BACKGROUND: Heart failure (HF) admission in chronic coronary syndrome (CCS) patients has a prognostic impact. Stratification schemes have been described for predicting this end-point but none of them has been externally validated.
OBJECTIVES: Our aim was to develop point-scores for predicting incident HF admission with data from previous studies, to perform an external validation in an independent prospective cohort, and to compare their discriminative ability for this event.
METHODS: Independent predictive variables of HF admission in CCS patients without baseline HF were selected from four previous prospective studies (CARE, PEACE, CORONOR and CLARIFY), generating scores based on the relative magnitude of the coefficients of Cox of each variable. Finally, the scores were validated and compared in a monocentric prospective cohort.
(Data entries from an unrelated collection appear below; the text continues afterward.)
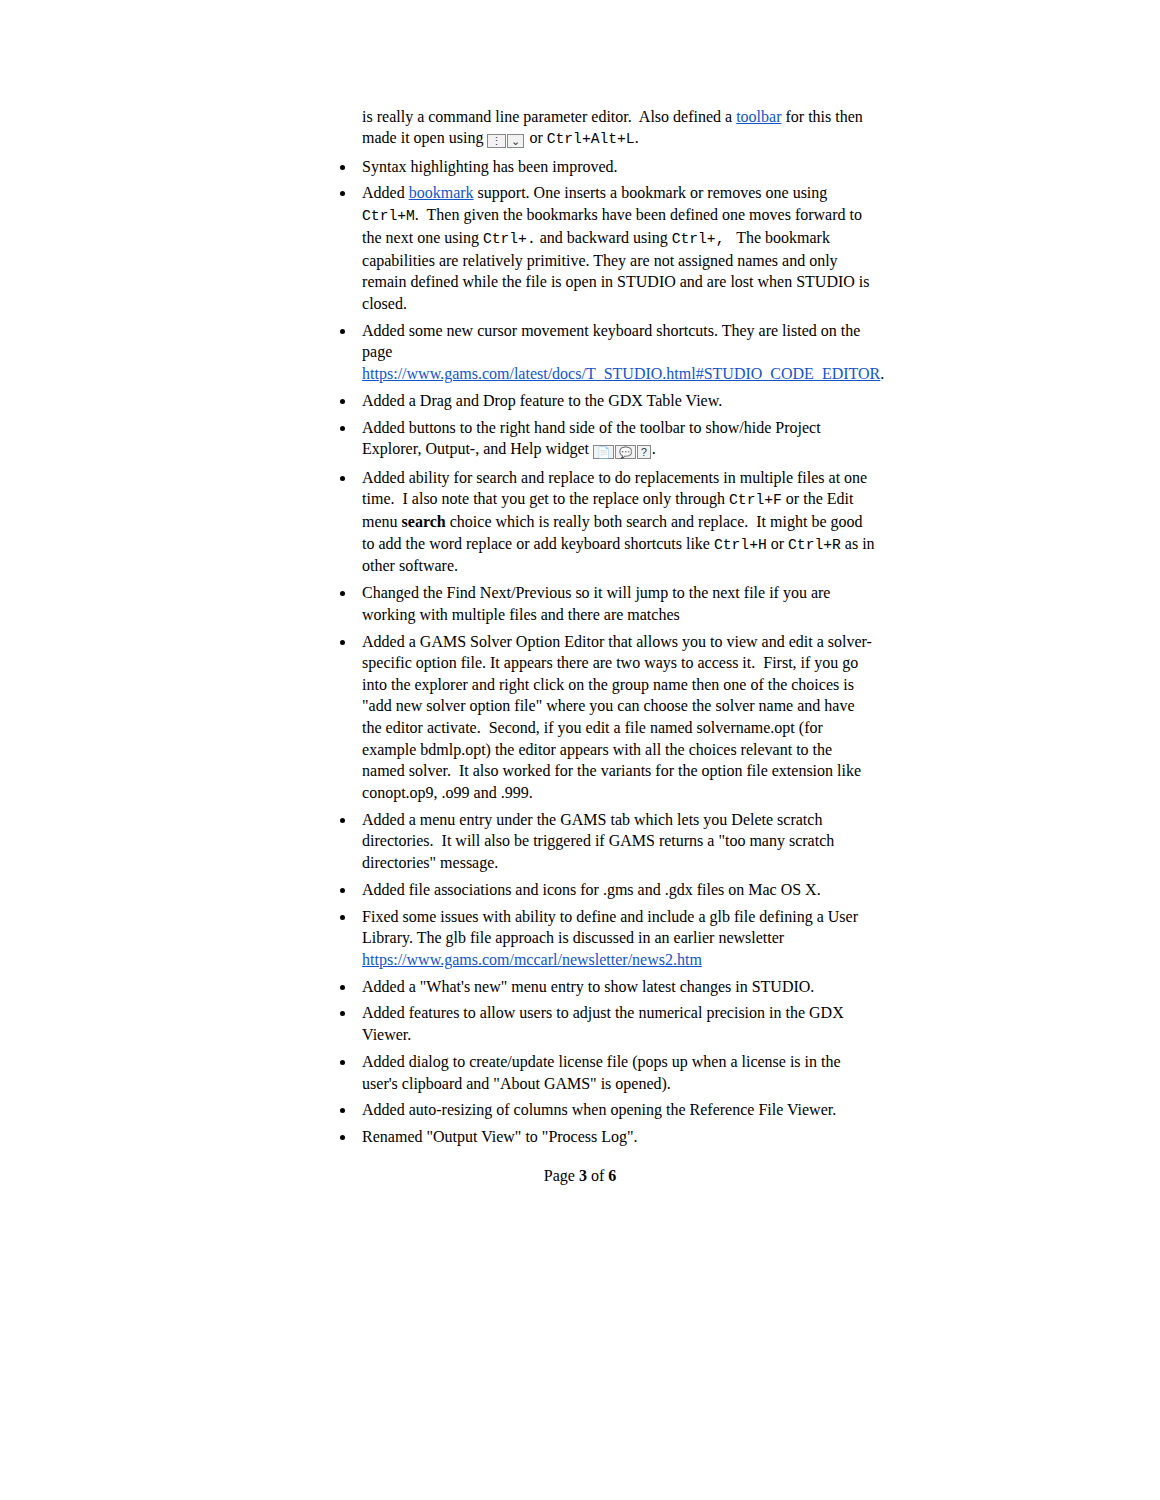is really a command line parameter editor. Also defined a toolbar for this then made it open using ⋮⌄ or Ctrl+Alt+L.
Syntax highlighting has been improved.
Added bookmark support. One inserts a bookmark or removes one using Ctrl+M. Then given the bookmarks have been defined one moves forward to the next one using Ctrl+. and backward using Ctrl+, The bookmark capabilities are relatively primitive. They are not assigned names and only remain defined while the file is open in STUDIO and are lost when STUDIO is closed.
Added some new cursor movement keyboard shortcuts. They are listed on the page https://www.gams.com/latest/docs/T_STUDIO.html#STUDIO_CODE_EDITOR.
Added a Drag and Drop feature to the GDX Table View.
Added buttons to the right hand side of the toolbar to show/hide Project Explorer, Output-, and Help widget 📄💬?.
Added ability for search and replace to do replacements in multiple files at one time. I also note that you get to the replace only through Ctrl+F or the Edit menu search choice which is really both search and replace. It might be good to add the word replace or add keyboard shortcuts like Ctrl+H or Ctrl+R as in other software.
Changed the Find Next/Previous so it will jump to the next file if you are working with multiple files and there are matches
Added a GAMS Solver Option Editor that allows you to view and edit a solver-specific option file. It appears there are two ways to access it. First, if you go into the explorer and right click on the group name then one of the choices is "add new solver option file" where you can choose the solver name and have the editor activate. Second, if you edit a file named solvername.opt (for example bdmlp.opt) the editor appears with all the choices relevant to the named solver. It also worked for the variants for the option file extension like conopt.op9, .o99 and .999.
Added a menu entry under the GAMS tab which lets you Delete scratch directories. It will also be triggered if GAMS returns a "too many scratch directories" message.
Added file associations and icons for .gms and .gdx files on Mac OS X.
Fixed some issues with ability to define and include a glb file defining a User Library. The glb file approach is discussed in an earlier newsletter https://www.gams.com/mccarl/newsletter/news2.htm
Added a "What's new" menu entry to show latest changes in STUDIO.
Added features to allow users to adjust the numerical precision in the GDX Viewer.
Added dialog to create/update license file (pops up when a license is in the user's clipboard and "About GAMS" is opened).
Added auto-resizing of columns when opening the Reference File Viewer.
Renamed "Output View" to "Process Log".
Page 3 of 6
RESULTS: The validation cohort included 1212 patients followed for up to 17 years, with 171 patients suffering at least one HF admission in follow-up. Discriminative ability for predicting HF admission was statistically significant for all, and paired comparison among them were all non-significant except for CORONOR score were superior to CLARIFY score (C-statistic 0.73, 95%CI 0.69-0.76 vs 0.69, 95%CI 0.65-0.73; p=0.03).
CONCLUSION: All tested scores showed significant discriminative ability for predicting incident HF admission in this independent validation study. Their discriminative ability was similar, with significant differences only between the two scores with higher and lower performance.